Le 7 juillet, le ministère de la Santé a présenté un rapport sur la politique de la loi modifiée sur la sécurité alimentaire (SA).
Selon le ministère de la Santé, la sécurité alimentaire n'est pas seulement une question de "manger cuit et boire bouilli" pour chaque individu, mais une question stratégique de survie pour toute la société.
C'est aussi le point de vue du secrétaire général Tô Lâm (aujourd'hui secrétaire général et président de la République Tô Lâm) lors de la conclusion de la réunion du 25 novembre 2025: "Si l'on n'assainit pas la sécurité alimentaire, il ne suffira pas de construire autant d'hôpitaux, et il ne suffira pas de former autant de médecins pour résoudre ce problème".
Assurer la sécurité alimentaire apporte d'énormes et des avantages globaux, aidant à prévenir les maladies, à développer le physique et l'espérance de vie des personnes.

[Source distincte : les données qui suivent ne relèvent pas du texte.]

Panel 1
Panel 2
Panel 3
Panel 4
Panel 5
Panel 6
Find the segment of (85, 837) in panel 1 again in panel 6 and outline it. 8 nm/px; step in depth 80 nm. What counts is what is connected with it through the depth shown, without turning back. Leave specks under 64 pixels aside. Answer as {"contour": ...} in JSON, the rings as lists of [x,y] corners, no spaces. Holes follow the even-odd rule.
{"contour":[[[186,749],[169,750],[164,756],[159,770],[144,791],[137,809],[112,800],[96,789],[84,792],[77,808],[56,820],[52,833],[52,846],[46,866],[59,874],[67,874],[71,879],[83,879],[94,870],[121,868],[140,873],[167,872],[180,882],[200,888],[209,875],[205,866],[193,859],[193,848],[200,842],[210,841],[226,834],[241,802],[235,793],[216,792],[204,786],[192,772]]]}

La limitation des aliments insalubres contribue à réduire l'énorme fardeau qui pèse sur le système de santé (coûts de traitement, frais d'hospitalisation) et à réduire les dommages causés par la perte de capacité de travail, aidant les consommateurs à se sentir en sécurité, à éliminer la panique, "quoi qu'ils mangent, ils ont peur" dans la société, ainsi qu'à créer une motivation pour les entreprises et les agriculteurs à se tourner vers des modèles de culture et de transformation propres, protégeant l'environnement écologique.
La sécurité alimentaire est à la fois un objectif et un moteur du développement durable. Investir dans la sécurité alimentaire, c'est investir dans l'avenir et la prospérité du pays.
Le projet de politique a introduit des réglementations pour réformer les méthodes de gestion des produits et le mécanisme de contrôle des aliments sur le marché, les divisant en 3 groupes de produits: le groupe de produits qui doit enregistrer la déclaration publique; le groupe de produits qui doit publier les normes applicables, et le groupe de produits qui ne fait que contrôler et superviser pendant la circulation.
Sur cette base, mettre en place un mécanisme d'inspection post-contrôle sur la base de données sur la sécurité alimentaire afin de contrôler les risques selon chaque chaîne de verrouillage de la chaîne d'approvisionnement afin de prévenir et de prévenir les incidents, et en cas d'incident de perte de sécurité alimentaire, de procéder immédiatement à la traçabilité de l'origine.
Le projet de politique a mis en place une politique de numérisation et la construction d'un système d'information unifié sur la sécurité alimentaire du niveau central au niveau local, appliquant progressivement la technologie dans le travail de résolution des procédures administratives ainsi que dans les activités d'analyse des risques, de prévention, de prévention, de correction des incidents, de traçabilité, de post-contrôle des aliments en circulation sur le marché.
Selon le ministère de la Santé, le problème des intoxications alimentaires collectives causées par la nourriture de rue ou les repas collectifs est actuellement un problème épineux pour la population, nécessitant une gestion ciblée de ce type d'entreprise.
Le projet de politique a demandé aux établissements de mettre à jour leurs connaissances pour assurer la sécurité alimentaire, contrôler l'origine des matières premières alimentaires, s'assurer que les lieux d'affaires répondent aux conditions de sécurité alimentaire, ainsi que renforcer le rôle des autorités locales dans l'inspection et la supervision du type d'entreprise ci-dessus, en particulier les petits établissements commerciaux.
Le modèle de répartition de la gestion de l'État de la sécurité alimentaire par produit distinct, la coordination entre les organismes de gestion de l'État de la sécurité alimentaire sont encore limitées, la situation de fragmentation, d'intersection, de chevauchement, voire parfois la responsabilité de la gestion n'est pas clairement définie dans certains cas de chaînes d'approvisionnement alimentaire liées au domaine de gestion de nombreux ministères et secteurs.
Actuellement, le ministère de la Santé coopère également avec les ministères et les secteurs pour élaborer un projet visant à perfectionner l'appareil de gestion de l'État en matière de sécurité alimentaire dans le sens d'une unification des points focaux du niveau central au niveau local afin de le soumettre au gouvernement et de faire rapport au Bureau politique.
Après la conclusion du Bureau politique sur le modèle de gestion de l'État de la sécurité alimentaire unifié du niveau central au niveau local, les réglementations spécifiques prévues dans la loi sur la sécurité alimentaire (modifiée) et le décret d'application seront mises en œuvre conformément aux instructions du Secrétariat.
Toujours selon le ministère de la Santé, le Comité permanent de l'Assemblée nationale a publié la résolution n° 119/2026/UBTVQH15 du 6 février 2026 ajustant le programme législatif de 2026, dans lequel la loi sur la sécurité alimentaire (modifiée) est soumise au Comité permanent de l'Assemblée nationale lors de la session de septembre 2026.